Associate's degree in Computer Information Technology, computer Technology Integration, Networking Technology, or related area and one year of experience in the information technology field related to the position's role; or
- Bachelor's degree from an appropriately accredited institution and one year experience in the information technology field related to the position's role; or
- Bachelor's degree in computer science, computer engineering, math or engineering or related technical degree from an appropriately accredited institution; or an equivalent combination of education and experience.
- Journey level required an additional one year of experience
- Advanced level required an additional two years of experience.

- Experience in Microsoft 365 security and Entra ID environments.

- Strong understanding of M365 security, compliance, and identity governance features
.
- Experience with Microsoft Defender for M365, Entra ID (formerly Azure AD), and Purview compliance center.

- Familiarity with identity lifecycle management concepts and tools.

- Experience with SolarWinds or a similar request tracking system.

- Communication Skills
Ability to clearly explain technical concepts to non-technical stakeholders.
Skilled at drafting documentation, user communications, and incident reports.

- Problem Solving and Critical Thinking
Investigates complex security or identity issues methodically.
Ability to assess risk and propose appropriate, practical solutions.

- Collaboration and Teamwork
Works effectively with cross-functional teams (IT, HR, security, privacy, legal).
Supports users and colleagues with patience and clarity.

- Adaptability and Flexibility
Comfortable adjusting to evolving technologies and security threats.
Responds calmly to urgent security incidents or shifting priorities.

- Attention to Detail
Diligently monitors logs, reviews access rights, and tracks compliance details.
Ensures configurations are precise to avoid security gaps.

- Accountability and Ownership
Takes responsibility for the systems they manage and follows through on tasks.
Escalates issues appropriately and documents actions.

- Time Management and Prioritization
Manages routine tasks, projects, and incident response without losing focus.
Balances security initiatives with operational needs.

- Ethical Judgment and Discretion
Maintains confidentiality of sensitive identity and access data.
Exercises good judgment when managing elevated privileges or reviewing access logs.

- Customer Service Orientation
Approachable and responsive to end-user issues or access needs.

- Initiative and Continuous Learning
Proactively stays updated on Microsoft 365, identity management and governance changes and
security trends.
Suggests improvements to existing identity governance and security processes.

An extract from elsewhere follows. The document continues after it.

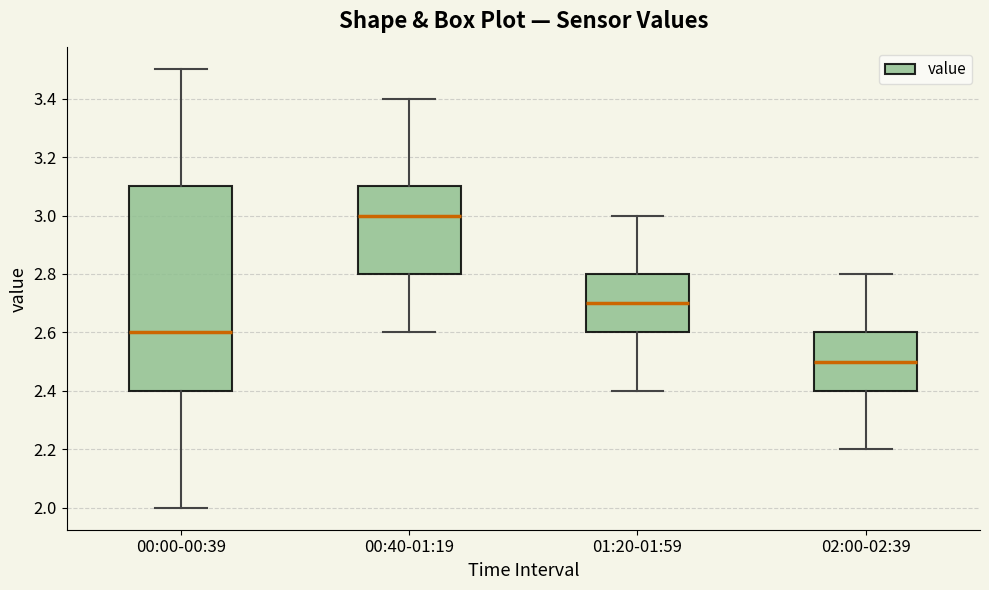

Reading left to right, transcribe this box plot: for each box, give where its median line is, the range the box spans, and where its two whiskers end, as read against the y-axis. The values are not printed on the chart, so give them approximately, as read against the axis.

00:00-00:39: median 2.6, box 2.4 to 3.1, whiskers 2.0 to 3.5
00:40-01:19: median 3.0, box 2.8 to 3.1, whiskers 2.6 to 3.4
01:20-01:59: median 2.7, box 2.6 to 2.8, whiskers 2.4 to 3.0
02:00-02:39: median 2.5, box 2.4 to 2.6, whiskers 2.2 to 2.8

- PowerShell scripting skills for automation and reporting are a plus.
- CISSP (Certified Information Systems Security Professional) certification, or the ability to obtain certification within one year of hire.
- Microsoft certifications such as SC-300: Identity and Access Administrator and SC-900: Security, Compliance, and Identity Fundamentals.

Not Applicable.

In compliance with federal law, all persons hired will be required to verify identity and eligibility to work in the United States and to complete the required employment eligibility verification document form upon hire.

If you experience any problems accessing the system or have questions about the application process, please contact the Office of Human Resources at (919) 843-2300 or send an email to employment@unc.edu

Please note: The Office of Human Resources will not be able to provide specific updates regarding position or application status.

The University is an equal opportunity employer and welcomes all to apply without regard to age, color, gender, gender expression, gender identity, genetic information, national origin, race, religion, sex, or sexual orientation. We encourage all qualified applicants to apply, including protected veterans and individuals with disabilities.